Locate the line bearing "Kinderopvangorganisaties" in the material below, then reproduce it and each following line up to and including the line bearing "utvalget fra 2016".

------------

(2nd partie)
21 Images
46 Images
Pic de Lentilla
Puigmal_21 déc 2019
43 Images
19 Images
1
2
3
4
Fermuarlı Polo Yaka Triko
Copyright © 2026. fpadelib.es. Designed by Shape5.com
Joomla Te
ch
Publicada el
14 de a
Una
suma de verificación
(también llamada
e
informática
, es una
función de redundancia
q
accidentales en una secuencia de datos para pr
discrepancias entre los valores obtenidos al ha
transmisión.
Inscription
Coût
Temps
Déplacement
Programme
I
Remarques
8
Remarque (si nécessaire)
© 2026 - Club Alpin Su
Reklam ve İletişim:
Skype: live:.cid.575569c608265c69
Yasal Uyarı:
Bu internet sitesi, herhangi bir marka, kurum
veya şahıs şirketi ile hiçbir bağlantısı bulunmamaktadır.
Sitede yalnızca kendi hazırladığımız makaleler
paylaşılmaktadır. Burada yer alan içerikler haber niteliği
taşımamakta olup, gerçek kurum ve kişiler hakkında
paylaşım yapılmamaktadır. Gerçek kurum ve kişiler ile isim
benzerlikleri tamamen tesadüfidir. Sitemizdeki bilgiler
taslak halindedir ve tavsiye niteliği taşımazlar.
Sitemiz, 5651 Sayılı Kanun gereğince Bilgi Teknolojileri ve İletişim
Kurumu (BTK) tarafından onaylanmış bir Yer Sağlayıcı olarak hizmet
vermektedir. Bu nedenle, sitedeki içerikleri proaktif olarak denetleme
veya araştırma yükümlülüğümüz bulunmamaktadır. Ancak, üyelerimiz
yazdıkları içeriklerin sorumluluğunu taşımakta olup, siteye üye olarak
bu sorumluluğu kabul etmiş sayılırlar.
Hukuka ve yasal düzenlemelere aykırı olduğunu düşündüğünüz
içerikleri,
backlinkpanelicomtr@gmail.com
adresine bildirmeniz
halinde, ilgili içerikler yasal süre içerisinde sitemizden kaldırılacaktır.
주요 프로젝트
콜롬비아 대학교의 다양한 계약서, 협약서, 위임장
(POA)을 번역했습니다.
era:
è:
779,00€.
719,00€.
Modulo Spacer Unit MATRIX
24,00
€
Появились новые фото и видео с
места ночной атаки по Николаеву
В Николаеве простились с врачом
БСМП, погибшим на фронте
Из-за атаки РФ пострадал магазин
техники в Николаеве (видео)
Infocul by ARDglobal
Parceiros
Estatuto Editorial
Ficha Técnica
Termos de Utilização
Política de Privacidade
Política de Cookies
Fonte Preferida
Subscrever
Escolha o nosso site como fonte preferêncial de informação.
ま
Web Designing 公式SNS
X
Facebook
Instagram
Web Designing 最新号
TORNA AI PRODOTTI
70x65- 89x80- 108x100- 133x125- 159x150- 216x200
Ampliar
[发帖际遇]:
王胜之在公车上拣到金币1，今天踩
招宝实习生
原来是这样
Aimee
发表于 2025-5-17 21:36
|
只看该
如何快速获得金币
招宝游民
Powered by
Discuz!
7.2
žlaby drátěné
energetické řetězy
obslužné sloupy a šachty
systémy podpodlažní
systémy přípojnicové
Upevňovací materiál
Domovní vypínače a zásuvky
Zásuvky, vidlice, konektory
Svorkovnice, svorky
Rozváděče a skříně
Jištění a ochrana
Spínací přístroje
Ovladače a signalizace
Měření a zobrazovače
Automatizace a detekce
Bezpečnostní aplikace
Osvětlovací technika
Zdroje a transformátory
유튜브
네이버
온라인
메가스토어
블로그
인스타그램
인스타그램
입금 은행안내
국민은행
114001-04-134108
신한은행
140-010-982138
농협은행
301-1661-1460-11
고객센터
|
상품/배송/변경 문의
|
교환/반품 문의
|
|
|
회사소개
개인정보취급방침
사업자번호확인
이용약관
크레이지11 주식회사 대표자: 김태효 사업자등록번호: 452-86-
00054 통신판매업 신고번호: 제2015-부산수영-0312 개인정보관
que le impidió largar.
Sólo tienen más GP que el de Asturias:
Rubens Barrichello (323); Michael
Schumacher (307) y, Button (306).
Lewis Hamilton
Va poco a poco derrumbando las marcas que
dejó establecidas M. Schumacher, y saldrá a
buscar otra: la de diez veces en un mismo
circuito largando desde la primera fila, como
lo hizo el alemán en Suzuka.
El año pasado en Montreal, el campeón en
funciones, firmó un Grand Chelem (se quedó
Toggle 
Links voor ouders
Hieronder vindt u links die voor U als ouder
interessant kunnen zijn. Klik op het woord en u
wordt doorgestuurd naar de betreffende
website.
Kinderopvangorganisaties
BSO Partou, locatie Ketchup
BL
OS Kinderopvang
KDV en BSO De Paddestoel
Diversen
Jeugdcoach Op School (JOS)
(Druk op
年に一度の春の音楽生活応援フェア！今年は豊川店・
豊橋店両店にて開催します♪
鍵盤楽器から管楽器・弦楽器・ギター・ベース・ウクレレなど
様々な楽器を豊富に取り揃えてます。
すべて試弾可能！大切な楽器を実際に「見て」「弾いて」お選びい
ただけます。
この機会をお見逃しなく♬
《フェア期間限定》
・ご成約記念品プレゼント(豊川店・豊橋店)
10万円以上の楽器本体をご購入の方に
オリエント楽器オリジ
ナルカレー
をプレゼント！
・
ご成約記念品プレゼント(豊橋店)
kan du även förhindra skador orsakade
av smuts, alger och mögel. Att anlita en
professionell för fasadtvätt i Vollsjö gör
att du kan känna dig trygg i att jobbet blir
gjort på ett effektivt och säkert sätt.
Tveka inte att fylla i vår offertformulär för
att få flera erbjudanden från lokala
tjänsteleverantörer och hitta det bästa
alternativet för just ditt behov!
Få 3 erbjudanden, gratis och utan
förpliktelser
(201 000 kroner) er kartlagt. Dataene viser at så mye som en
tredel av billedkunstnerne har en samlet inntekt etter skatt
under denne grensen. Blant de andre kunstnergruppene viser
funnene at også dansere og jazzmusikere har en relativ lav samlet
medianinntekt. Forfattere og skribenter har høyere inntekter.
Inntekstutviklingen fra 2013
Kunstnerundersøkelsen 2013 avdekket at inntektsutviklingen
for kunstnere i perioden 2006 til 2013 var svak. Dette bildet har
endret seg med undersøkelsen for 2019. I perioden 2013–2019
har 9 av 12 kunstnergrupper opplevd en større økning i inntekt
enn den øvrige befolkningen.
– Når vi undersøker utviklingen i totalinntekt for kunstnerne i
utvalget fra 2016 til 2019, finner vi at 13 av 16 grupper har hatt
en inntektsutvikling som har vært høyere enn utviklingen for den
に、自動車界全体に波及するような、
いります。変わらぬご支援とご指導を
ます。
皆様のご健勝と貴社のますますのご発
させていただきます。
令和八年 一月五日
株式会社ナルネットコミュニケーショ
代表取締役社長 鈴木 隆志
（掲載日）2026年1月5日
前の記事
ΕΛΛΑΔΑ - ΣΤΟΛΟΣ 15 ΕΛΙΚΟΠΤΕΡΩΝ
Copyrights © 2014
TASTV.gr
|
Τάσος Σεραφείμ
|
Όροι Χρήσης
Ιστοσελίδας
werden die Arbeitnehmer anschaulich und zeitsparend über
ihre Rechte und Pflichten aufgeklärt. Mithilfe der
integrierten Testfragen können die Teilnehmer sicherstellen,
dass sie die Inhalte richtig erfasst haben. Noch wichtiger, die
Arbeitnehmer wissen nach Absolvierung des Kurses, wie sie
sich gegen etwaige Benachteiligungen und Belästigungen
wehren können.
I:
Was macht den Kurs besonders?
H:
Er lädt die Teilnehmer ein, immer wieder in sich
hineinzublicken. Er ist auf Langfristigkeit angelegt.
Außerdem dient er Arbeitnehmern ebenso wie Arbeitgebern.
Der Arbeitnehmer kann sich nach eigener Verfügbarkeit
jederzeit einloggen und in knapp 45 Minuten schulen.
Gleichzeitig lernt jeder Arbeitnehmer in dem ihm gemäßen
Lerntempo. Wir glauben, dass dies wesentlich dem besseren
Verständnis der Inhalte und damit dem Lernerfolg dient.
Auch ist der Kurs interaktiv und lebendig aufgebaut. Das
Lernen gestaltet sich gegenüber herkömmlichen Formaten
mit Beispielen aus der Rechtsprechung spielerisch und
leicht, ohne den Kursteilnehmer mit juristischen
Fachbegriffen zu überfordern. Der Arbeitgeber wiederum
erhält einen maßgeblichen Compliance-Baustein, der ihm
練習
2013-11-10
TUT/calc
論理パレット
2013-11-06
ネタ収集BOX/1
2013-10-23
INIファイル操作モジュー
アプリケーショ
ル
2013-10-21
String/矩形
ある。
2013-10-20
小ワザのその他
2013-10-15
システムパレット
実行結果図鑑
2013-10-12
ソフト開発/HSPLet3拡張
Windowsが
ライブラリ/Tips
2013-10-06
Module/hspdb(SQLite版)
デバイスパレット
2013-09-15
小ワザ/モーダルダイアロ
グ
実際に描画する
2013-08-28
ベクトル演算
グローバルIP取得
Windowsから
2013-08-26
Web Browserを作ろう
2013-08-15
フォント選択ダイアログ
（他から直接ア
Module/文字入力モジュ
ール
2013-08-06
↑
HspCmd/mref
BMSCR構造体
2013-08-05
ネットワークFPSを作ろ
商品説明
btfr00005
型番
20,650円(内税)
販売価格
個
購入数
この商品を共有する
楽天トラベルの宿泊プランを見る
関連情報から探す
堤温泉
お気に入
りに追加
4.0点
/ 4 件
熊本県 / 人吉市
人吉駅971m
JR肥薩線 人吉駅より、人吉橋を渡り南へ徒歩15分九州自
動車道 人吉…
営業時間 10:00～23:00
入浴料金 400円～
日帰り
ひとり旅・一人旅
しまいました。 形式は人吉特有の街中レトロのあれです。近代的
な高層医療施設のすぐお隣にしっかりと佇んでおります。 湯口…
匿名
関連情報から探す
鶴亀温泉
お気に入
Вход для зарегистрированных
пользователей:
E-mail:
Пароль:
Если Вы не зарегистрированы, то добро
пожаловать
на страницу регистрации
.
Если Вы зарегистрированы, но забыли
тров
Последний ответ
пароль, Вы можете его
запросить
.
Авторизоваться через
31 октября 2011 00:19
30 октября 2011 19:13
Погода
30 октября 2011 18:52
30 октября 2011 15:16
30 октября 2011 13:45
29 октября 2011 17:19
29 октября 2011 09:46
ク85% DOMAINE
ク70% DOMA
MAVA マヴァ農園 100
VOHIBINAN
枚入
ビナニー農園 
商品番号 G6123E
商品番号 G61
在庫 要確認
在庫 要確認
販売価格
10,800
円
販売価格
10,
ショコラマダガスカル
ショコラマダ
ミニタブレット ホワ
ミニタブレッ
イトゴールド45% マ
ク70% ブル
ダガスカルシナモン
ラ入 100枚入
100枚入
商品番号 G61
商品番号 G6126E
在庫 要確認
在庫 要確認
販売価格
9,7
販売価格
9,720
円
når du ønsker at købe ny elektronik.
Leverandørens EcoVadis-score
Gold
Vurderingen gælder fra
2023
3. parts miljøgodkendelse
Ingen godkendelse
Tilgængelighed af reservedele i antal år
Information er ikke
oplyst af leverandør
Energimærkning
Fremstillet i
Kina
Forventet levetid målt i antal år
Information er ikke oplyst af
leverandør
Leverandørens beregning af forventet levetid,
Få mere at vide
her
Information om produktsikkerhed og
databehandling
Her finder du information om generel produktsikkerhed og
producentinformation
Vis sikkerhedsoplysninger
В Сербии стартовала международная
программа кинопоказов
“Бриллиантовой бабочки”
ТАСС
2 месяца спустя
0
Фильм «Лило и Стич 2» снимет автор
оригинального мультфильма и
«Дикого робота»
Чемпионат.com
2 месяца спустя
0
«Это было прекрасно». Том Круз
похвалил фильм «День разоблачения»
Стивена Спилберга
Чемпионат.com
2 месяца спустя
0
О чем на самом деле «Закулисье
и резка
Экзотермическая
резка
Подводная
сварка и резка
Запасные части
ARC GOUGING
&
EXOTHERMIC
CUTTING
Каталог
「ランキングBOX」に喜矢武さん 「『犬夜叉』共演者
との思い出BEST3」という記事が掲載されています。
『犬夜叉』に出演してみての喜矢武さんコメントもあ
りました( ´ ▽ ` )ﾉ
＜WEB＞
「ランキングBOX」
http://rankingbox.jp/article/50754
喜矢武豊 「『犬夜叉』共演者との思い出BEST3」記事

------------

- [RESULT]:
Kinderopvangorganisaties
BSO Partou, locatie Ketchup
BL
OS Kinderopvang
KDV en BSO De Paddestoel
Diversen
Jeugdcoach Op School (JOS)
(Druk op
年に一度の春の音楽生活応援フェア！今年は豊川店・
豊橋店両店にて開催します♪
鍵盤楽器から管楽器・弦楽器・ギター・ベース・ウクレレなど
様々な楽器を豊富に取り揃えてます。
すべて試弾可能！大切な楽器を実際に「見て」「弾いて」お選びい
ただけます。
この機会をお見逃しなく♬
《フェア期間限定》
・ご成約記念品プレゼント(豊川店・豊橋店)
10万円以上の楽器本体をご購入の方に
オリエント楽器オリジ
ナルカレー
をプレゼント！
・
ご成約記念品プレゼント(豊橋店)
kan du även förhindra skador orsakade
av smuts, alger och mögel. Att anlita en
professionell för fasadtvätt i Vollsjö gör
att du kan känna dig trygg i att jobbet blir
gjort på ett effektivt och säkert sätt.
Tveka inte att fylla i vår offertformulär för
att få flera erbjudanden från lokala
tjänsteleverantörer och hitta det bästa
alternativet för just ditt behov!
Få 3 erbjudanden, gratis och utan
förpliktelser
(201 000 kroner) er kartlagt. Dataene viser at så mye som en
tredel av billedkunstnerne har en samlet inntekt etter skatt
under denne grensen. Blant de andre kunstnergruppene viser
funnene at også dansere og jazzmusikere har en relativ lav samlet
medianinntekt. Forfattere og skribenter har høyere inntekter.
Inntekstutviklingen fra 2013
Kunstnerundersøkelsen 2013 avdekket at inntektsutviklingen
for kunstnere i perioden 2006 til 2013 var svak. Dette bildet har
endret seg med undersøkelsen for 2019. I perioden 2013–2019
har 9 av 12 kunstnergrupper opplevd en større økning i inntekt
enn den øvrige befolkningen.
– Når vi undersøker utviklingen i totalinntekt for kunstnerne i
utvalget fra 2016 til 2019, finner vi at 13 av 16 grupper har hatt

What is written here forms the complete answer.